* [What the exercise asks] Copy the material from the line containing "22 June, 2006" through the line containing "commitment to peace.", replacing "ceasefire" with "truce" and leaving everything else unchanged.

* [Records from a dataset]
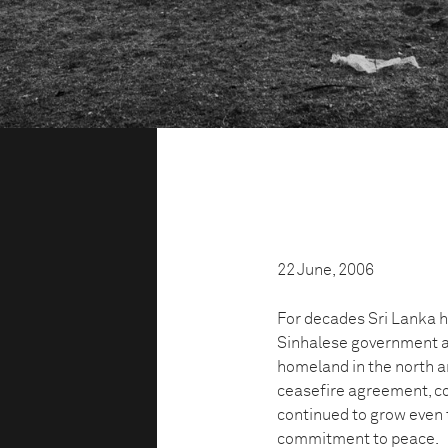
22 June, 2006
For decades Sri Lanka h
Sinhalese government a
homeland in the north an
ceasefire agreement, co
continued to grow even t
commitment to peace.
==
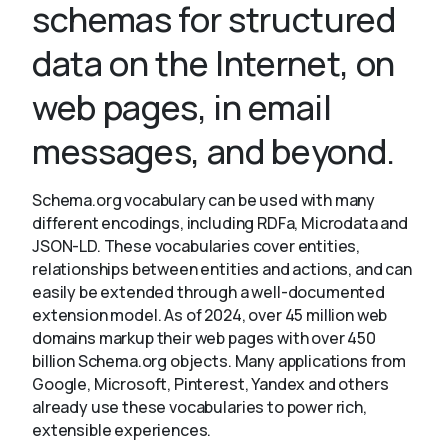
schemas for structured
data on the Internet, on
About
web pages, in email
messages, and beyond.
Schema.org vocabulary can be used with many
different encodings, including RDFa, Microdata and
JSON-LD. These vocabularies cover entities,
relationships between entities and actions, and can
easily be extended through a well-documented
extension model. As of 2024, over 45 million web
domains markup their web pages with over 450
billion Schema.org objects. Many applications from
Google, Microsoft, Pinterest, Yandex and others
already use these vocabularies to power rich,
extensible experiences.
==
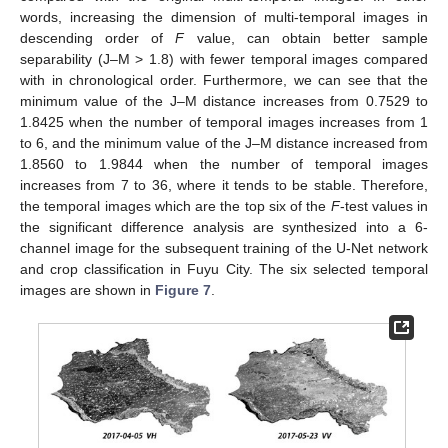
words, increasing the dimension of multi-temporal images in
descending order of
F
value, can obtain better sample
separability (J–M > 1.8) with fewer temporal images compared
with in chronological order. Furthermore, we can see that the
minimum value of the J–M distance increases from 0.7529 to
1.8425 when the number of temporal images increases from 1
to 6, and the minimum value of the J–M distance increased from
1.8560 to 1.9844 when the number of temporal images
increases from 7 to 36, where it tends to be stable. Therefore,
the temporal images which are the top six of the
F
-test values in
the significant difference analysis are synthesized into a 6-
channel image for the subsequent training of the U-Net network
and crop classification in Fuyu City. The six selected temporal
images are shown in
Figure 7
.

* [Written answer]
22 June, 2006
For decades Sri Lanka h
Sinhalese government a
homeland in the north an
truce agreement, co
continued to grow even t
commitment to peace.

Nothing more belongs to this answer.